Rencontre
Estelle parcours un long couloir sombre, dans un immeuble de bureaux de banlieue. La lumière blafarde ne lui permet qu'à peine de lire les plaques des sociétés.
Qu'à dit Alina ? Au fond du couloir à droite ? Nous y voici. Oui, c'est bien là.
Avec appréhension, elle donne trois petits coups sur la porte.
- Oui, entrez. Dit une voix masculine.
Un homme est assis derrière son bureau, de style ancien, bien rangé et dégagé. Plusieurs tas de papiers sont posés sur une console derrière l'écritoire. La pièce, peu éclairée, est relativement grande, permettant d'avoir un canapé, deux fauteuils et une table basse, comme les salons privés dans les halls d'hôtels hauts de gamme.
Plutôt bel homme de prime abord, il se lève et désigne l'un des sièges.
- Appelez moi Lance. Et venez vous asseoir, nous serons plus à l'aise pour discuter. Alina m'a parlé brièvement, me demandant de prendre soin de sa très chère amie.
- Ah, elle vous a déjà tout dit ?
- Aucunement, elle ne m'a même pas donné votre nom, juste expliqué que vous avez un maître chanteur après vous et que vous êtes très inquiète.
- Alors commençons par mon nom. Estelle Cabreret.
- Je comprends mieux.
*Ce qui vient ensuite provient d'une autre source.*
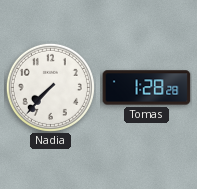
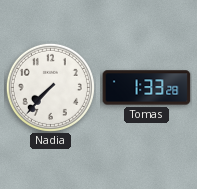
Tomas: 1:28 -> 1:33
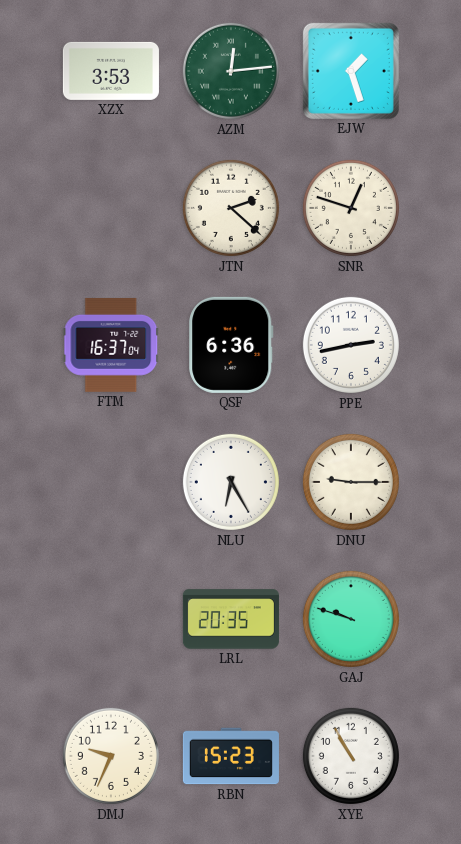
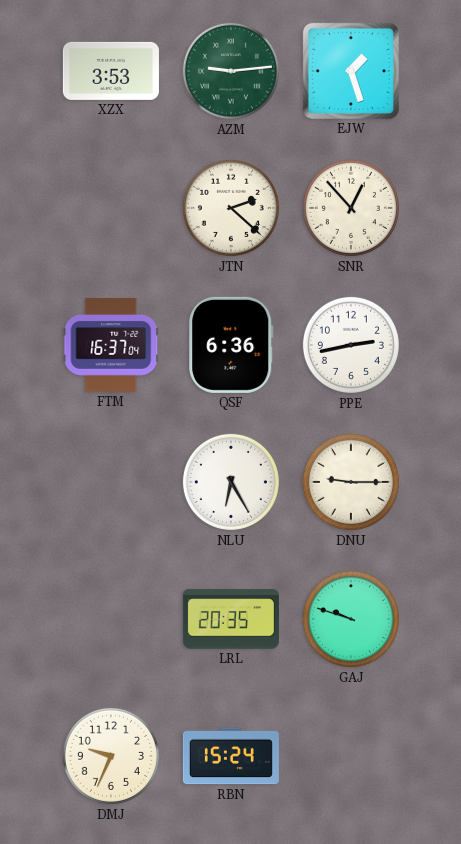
AZM: 12:14 -> 9:14
SNR: 12:48 -> 12:53
RBN: 15:23 -> 15:24
XYE: 10:55 -> none
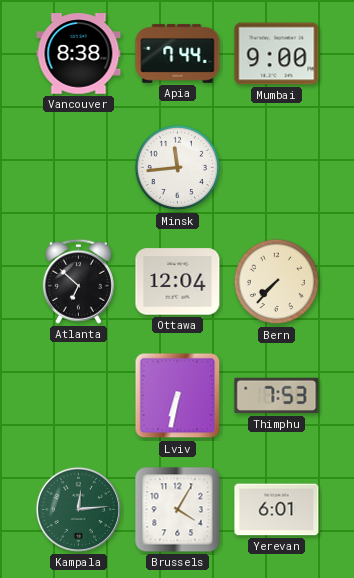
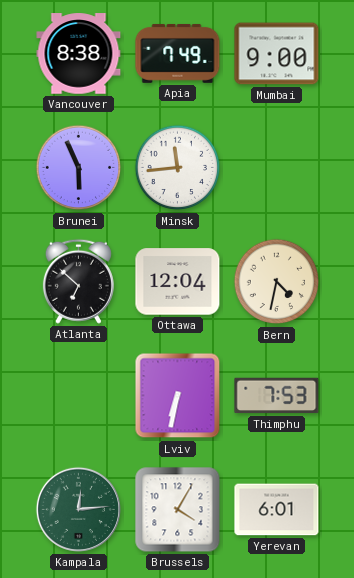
Apia: 7:44 -> 7:49
Brunei: none -> 5:56
Bern: 7:37 -> 4:32
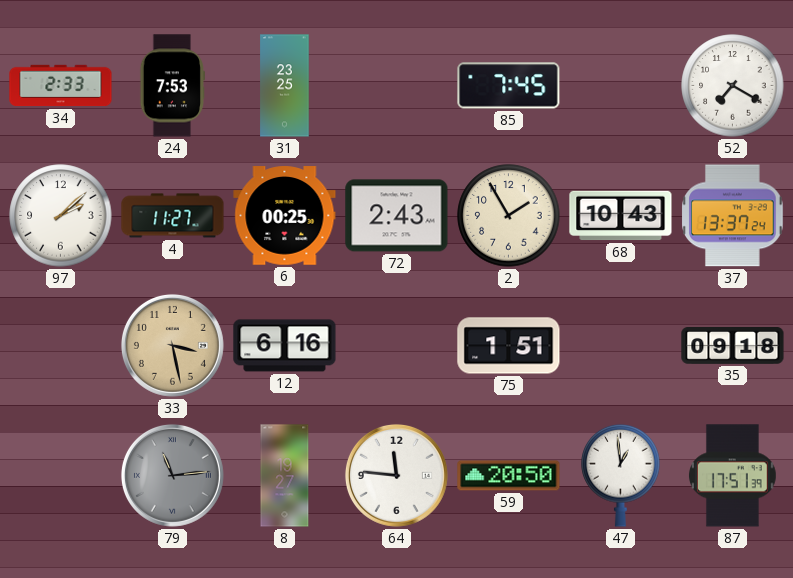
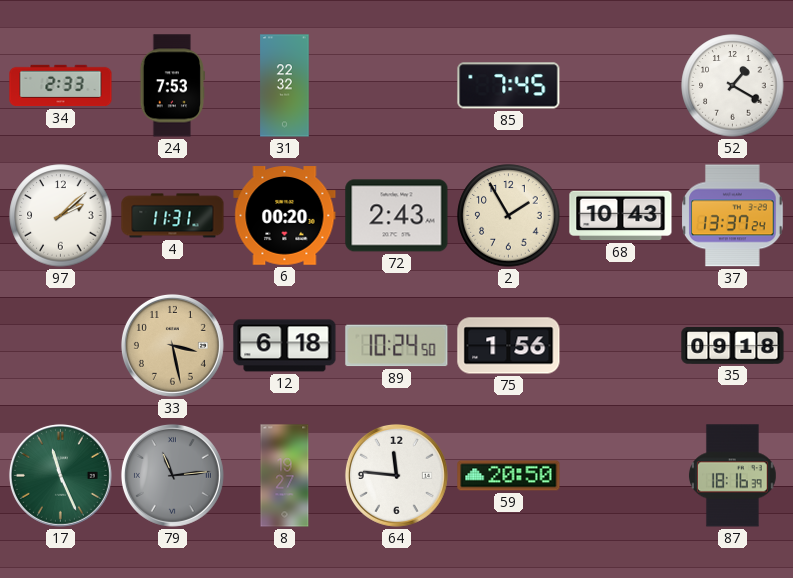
31: 23:25 -> 22:32
52: 7:20 -> 1:20
4: 11:27 -> 11:31
6: 00:25 -> 00:20
12: 6:16 -> 6:18
89: none -> 10:24
75: 1:51 -> 1:56
17: none -> 11:26
47: 12:59 -> none
87: 17:51 -> 18:16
Les industries pharmaceutiques, c'est bien cela. Première femme vice-présidente, et déjà les premières frasques politiques qui commencent ?
- Oui, c'est une possibilité.
Estelle commence alors à expliquer son affaire, les mails de menace, les photos nues chez elle quand elle est seule, les insinuations sur sa vie de couple, ...
Un vertige la prend quand une angoisse monte dans sa gorge à l'idée que le malotru ait pu entrer chez elle et la prendre en photo.
- Voulez-vous un verre ? Whisky ? Vodka ? Il vous faut un remontant. Je vais devoir vous poser certaines questions, même parfois très intimes et vous devrez y répondre le plus ouvertement possible, et pour ceci j'ai besoin que vous soyez concentrée.
- Alors un whisky. Avec glace, si vous avez.
Son verre à la main, Estelle reprend son souffle et sent son rythme cardiaque revenir à la normal.
Elle qui n'a jamais été faible, pour parvenir à monter les échelons à la force du poignet (et non pas en utilisant son poignet comme certains hommes voudraient le faire croire, voire même certaines femmes jalouses) se sent aujourd'hui aussi frêle qu'un moineau sortant de son œuf.
L'ambiance de la pièce, la prévenance de son hôte et la douceur de sa voix lui ont fait perdre pied et relâcher toutes ses barrières.
- Première question. Excusez-moi, mais il est important que je vous la pose. Avez-vous couché avec d'autres hommes que votre mari ?
- Très directe, cette question. Dit Estelle, après une minute d'hésitation. Non, jamais. Je suis avec lui depuis quinze ans, et je ne l'ai jamais trompé, de quelque manière que ce soit.
- Donc ce que disent ces mails est absolument faux, et calomnieux, nous sommes bien d'accord ?
- Oui, parfaitement. Je n'ai jamais eu de traitement de faveur de la part de ma direction.
- Quelles sont vos relations avec vos collègues ?
- Elles sont cordiales.
- Cordiales ? Ce n'est pas le qualificatif auquel je m'attendais. C'est tout ? Pas de camaraderie, d'amitié ?
- Il y avait de la camaraderie, avant ma promotion. Le statut de dirigeant crée de la distance avec les équipes. Et certaines personnes ont de la rancœur envers moi.
- De la jalousie ?
- Oui. Il y a eu de la compétition, pour ce poste. Que des hommes, à part une femme, moi, qui remporte la médaille.
- Et, ce poste, vous le méritez vraiment ?
- Bien sûr ! J'ai eu les meilleurs résultats trois années d'affilé !
- Et vos équipes. Elles vous considèrent comment ?
- J'ai eu quelques mois pour leur montrer que je suis compétente. La confiance s'installe, les résultats commencent à être visibles.
- Avec tout le monde ?
- Oui ... sauf peut-être avec Jean-Eudes. Il est encore à la traîne.